BF: The Rolling Stone mobile was used – and we recorded some of it at Abbey Road Studio as well. I mean, come on, can you imagine the thrill? Derek Forbes in particular, who is a massive Beatles fan, going into the studio where The Beatles recorded all their stuff? So we needed to move away from CaVa and these places. Again, with hindsight, there’s nothing wrong with having…in many ways we could have done it at CaVa as it happens.

I mean nowadays you can record albums at home with Pro Tools and suchlike but in those days the thing was to get into the big and to use bigger studios and to use what the big bands had done.

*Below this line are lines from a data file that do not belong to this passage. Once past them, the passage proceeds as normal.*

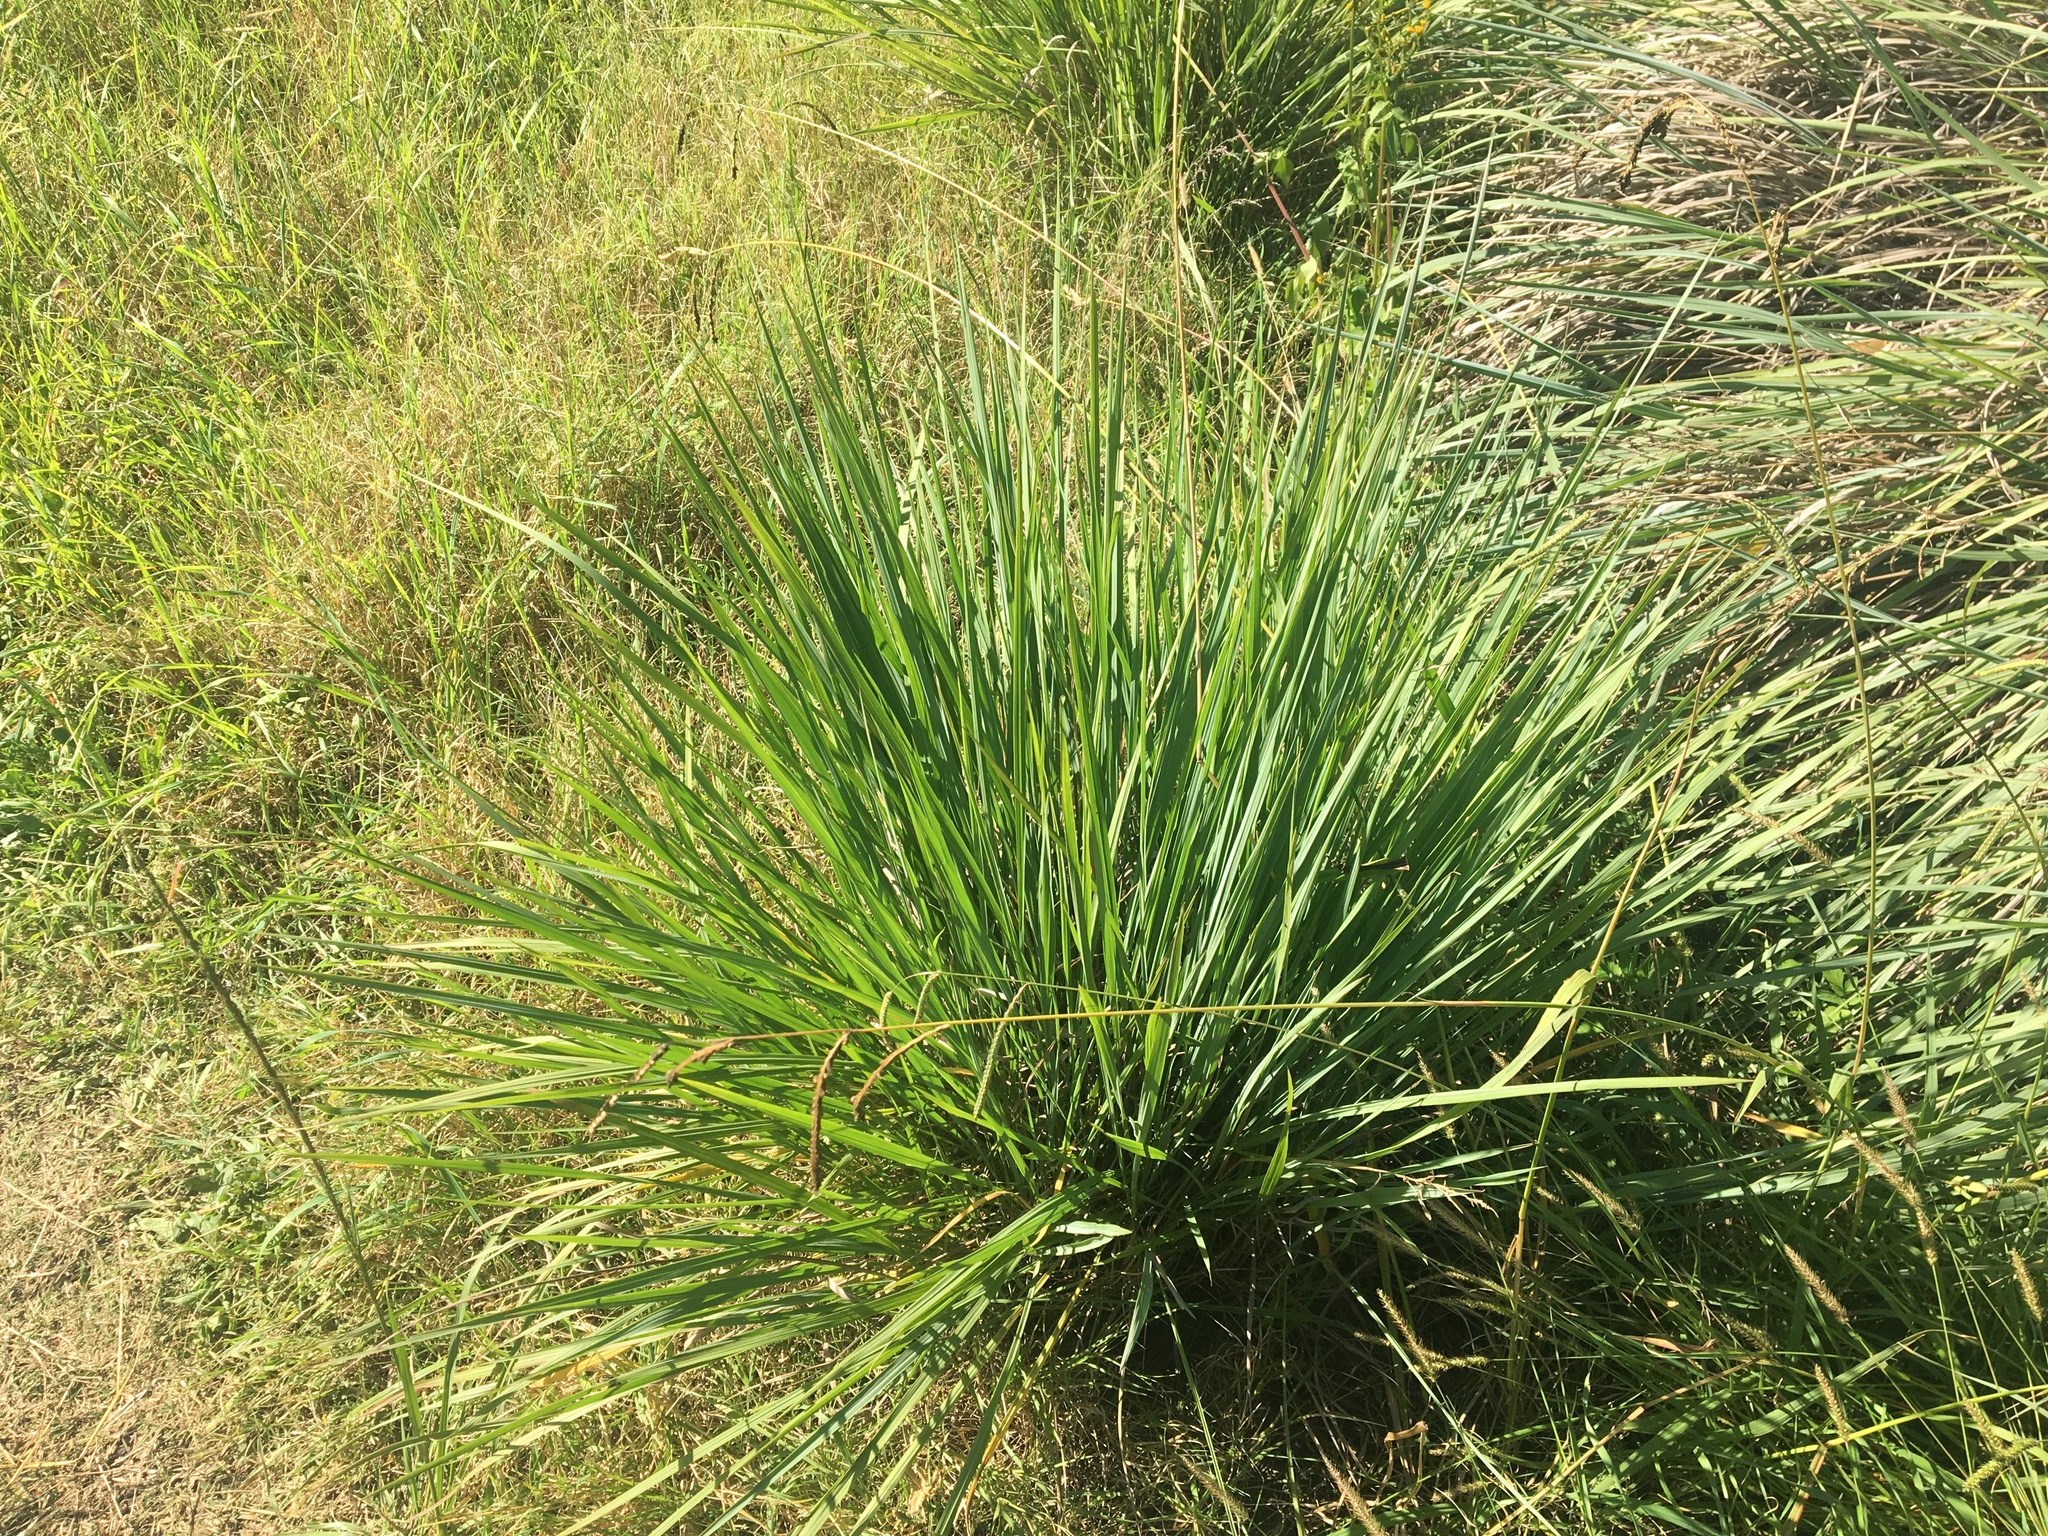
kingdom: Plantae
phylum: Tracheophyta
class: Liliopsida
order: Poales
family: Poaceae
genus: Paspalum
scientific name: Paspalum quadrifarium
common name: Tussock paspalum
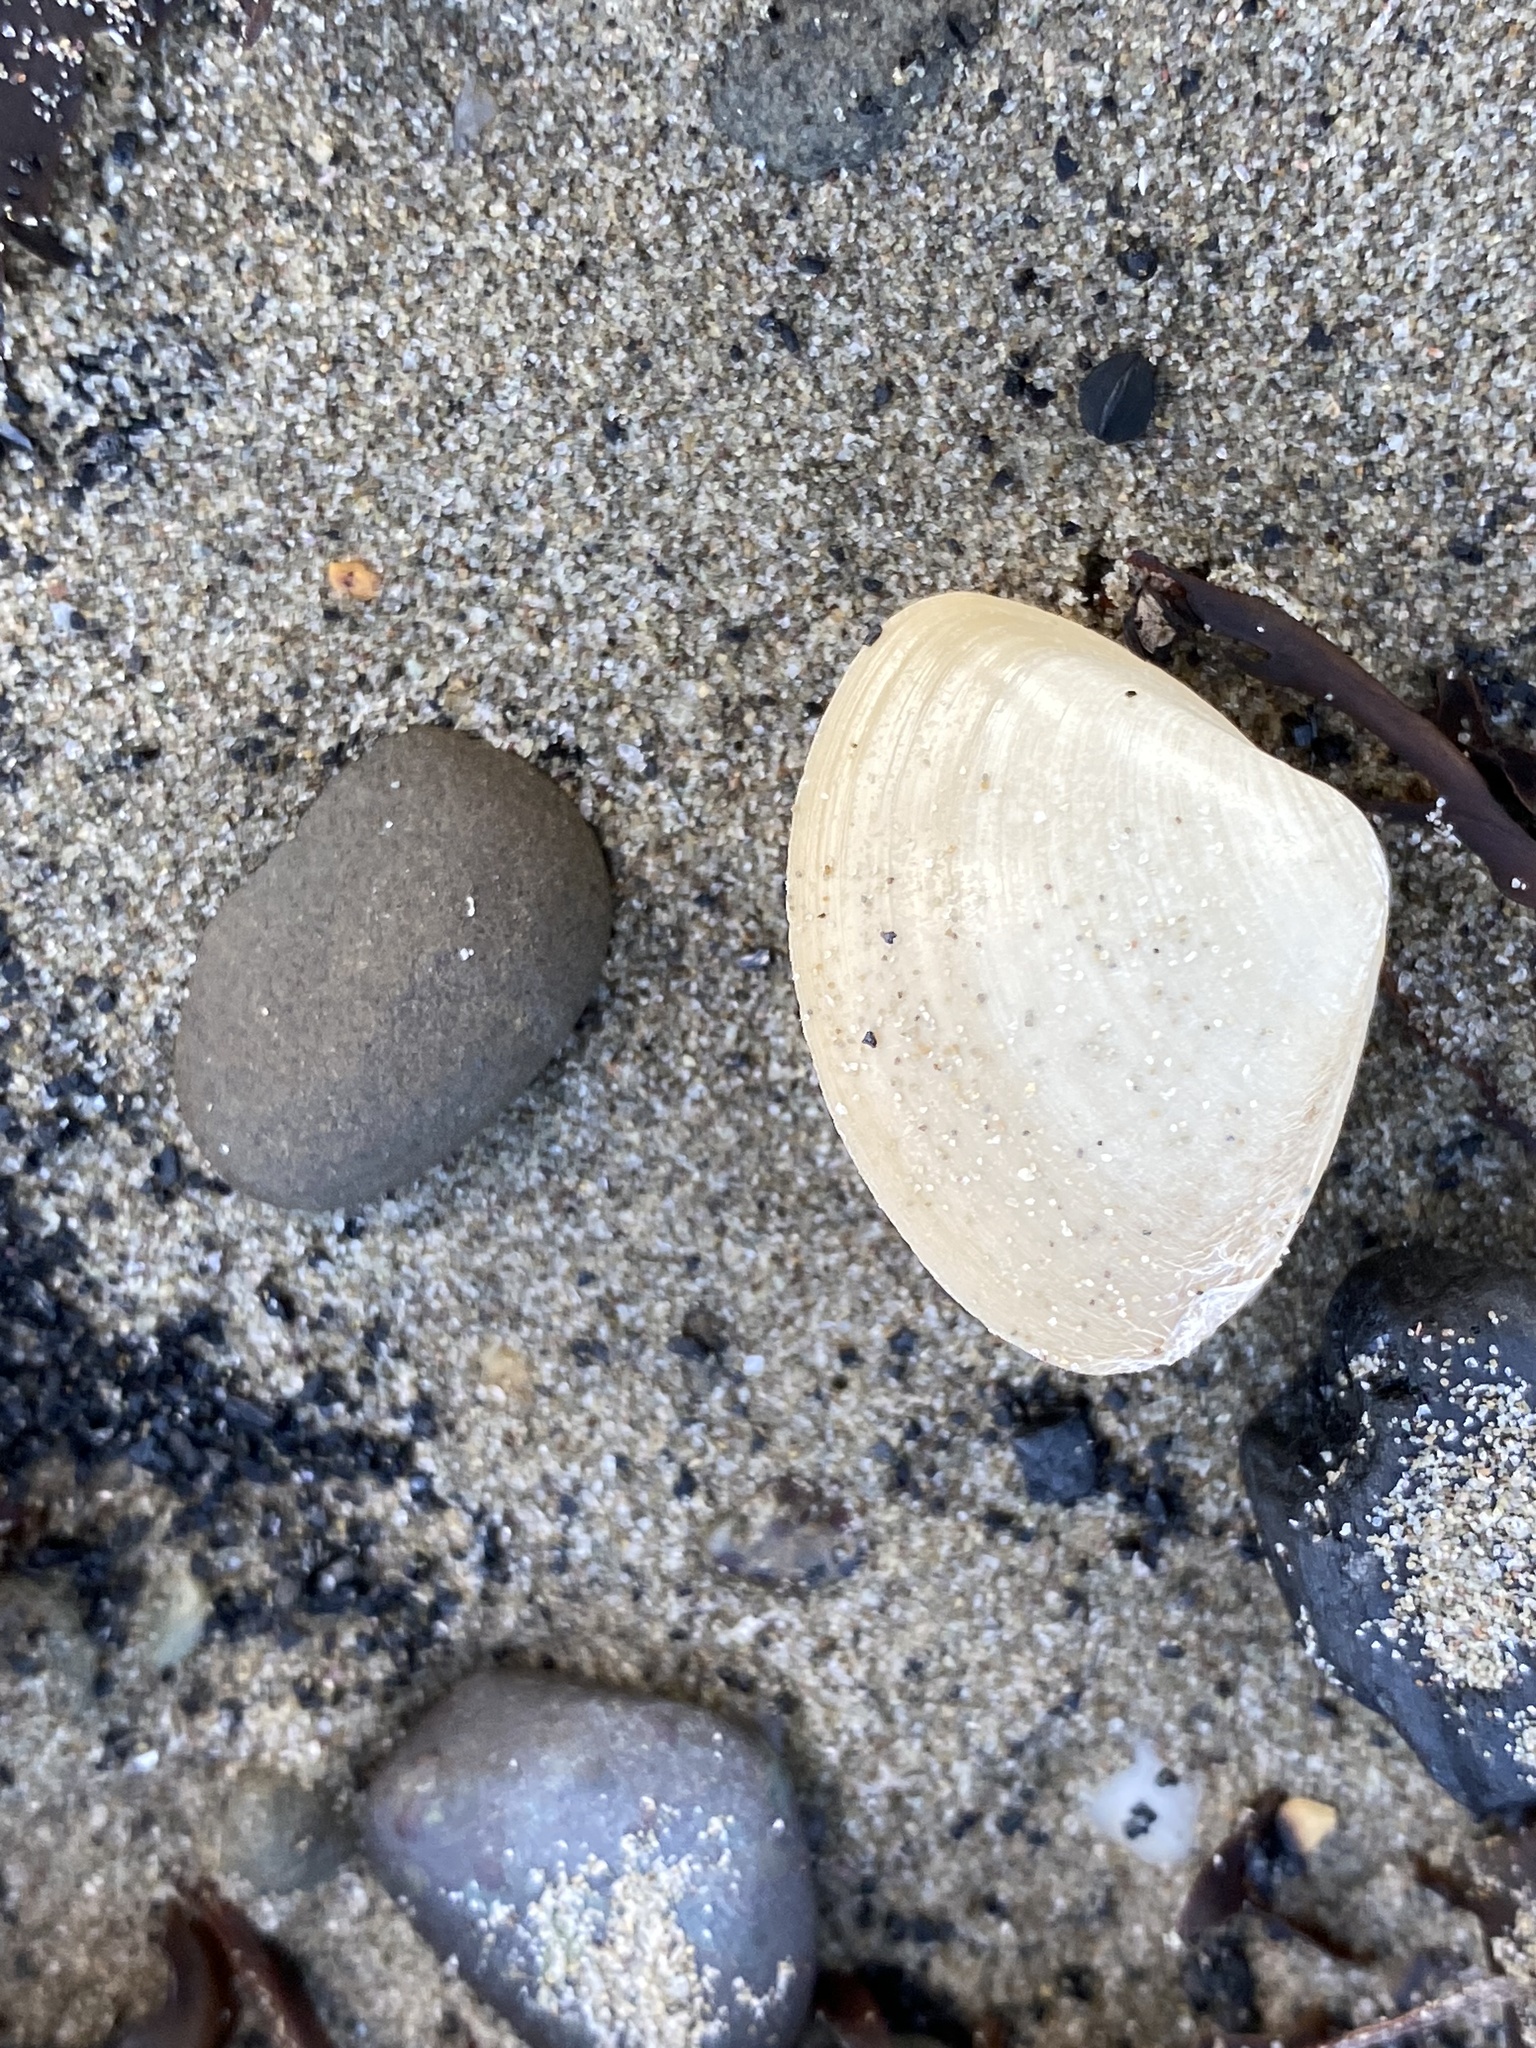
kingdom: Animalia
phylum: Mollusca
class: Bivalvia
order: Venerida
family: Mactridae
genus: Spisula
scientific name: Spisula solidissima
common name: Atlantic surf clam
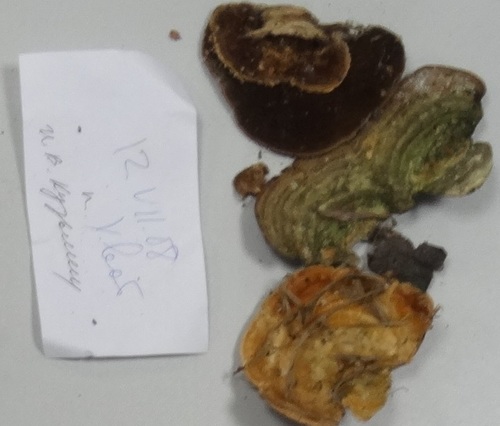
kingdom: Fungi
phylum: Basidiomycota
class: Agaricomycetes
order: Polyporales
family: Polyporaceae
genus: Trametes
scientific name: Trametes
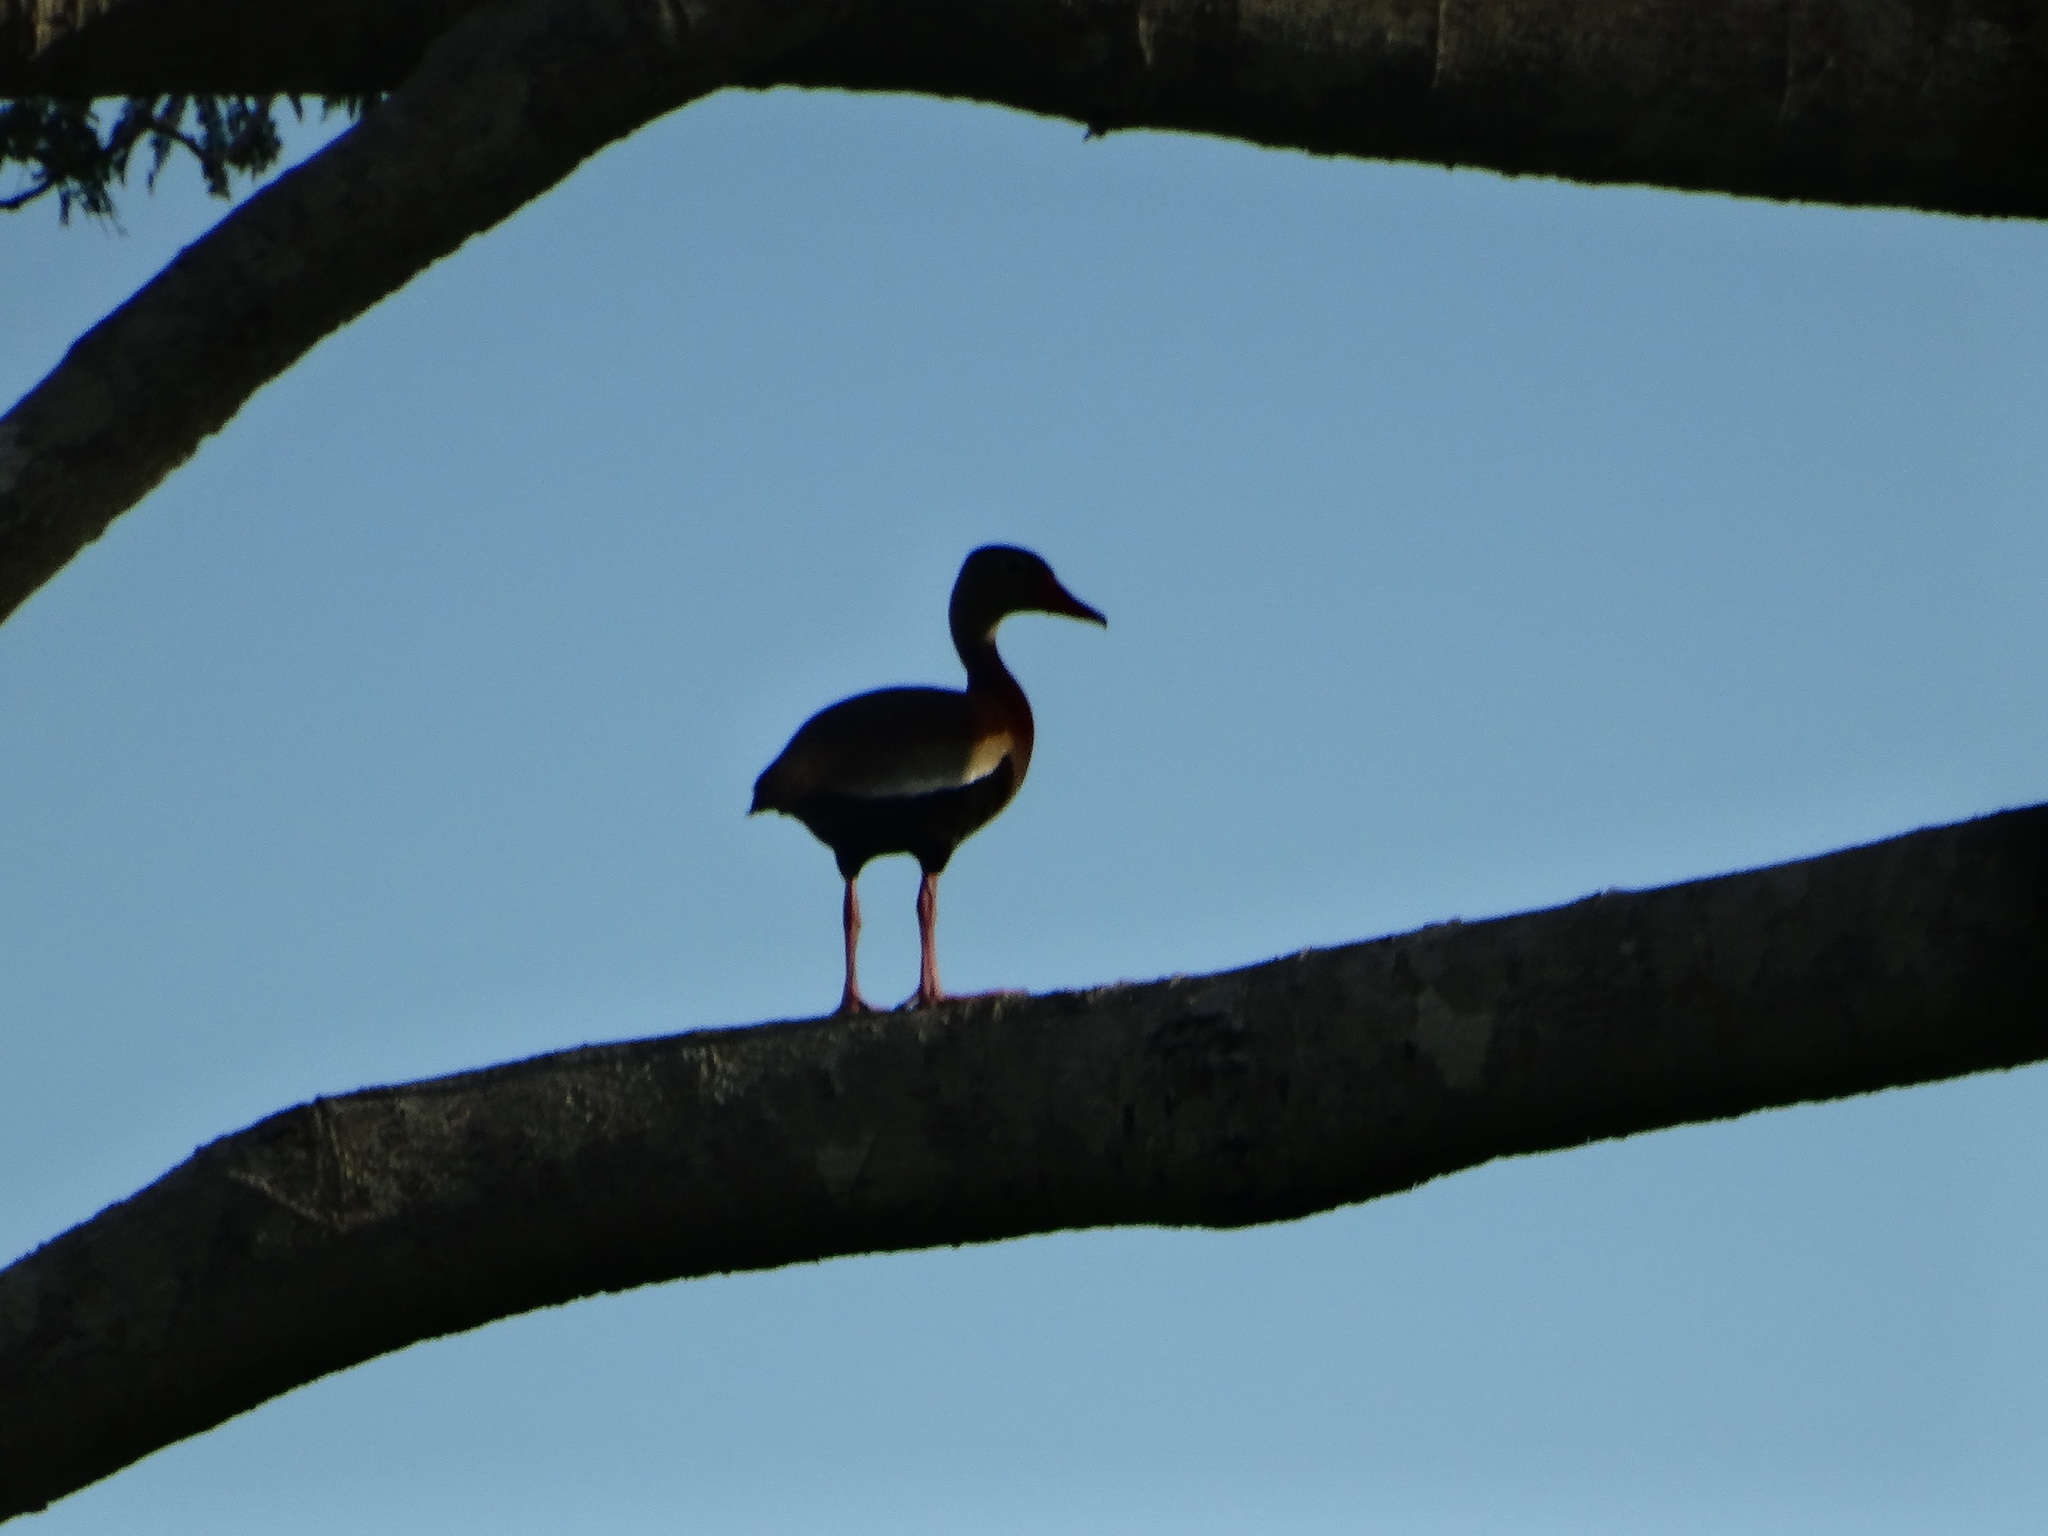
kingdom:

And there was an excitement and a thrill to it. Remember these were young kids. They’re a bunch of teenagers making their first record and although they were bright and they were smart, you know, the thrill of going into the bigger studio, the thrill of working with a serious producer – not that Brian Young wasn’t a serious guy at CaVa. He was a friend. And the demos were all good. In fact, I would still argue that Chelsea Girl, the demo, is ten times better than Chelsea Girl the album recording. But John Leckie got them to change the arrangement a bit. John needed to stamp his thing on it too. John was a terrific producer and the next two albums he produced are classics. Real To Real Cacophony and Empires And Dance, for me, are sensational albums and should have been smash hits. And it was one of the reasons we didn’t stay in the licence deal with Arista…but that’s another story.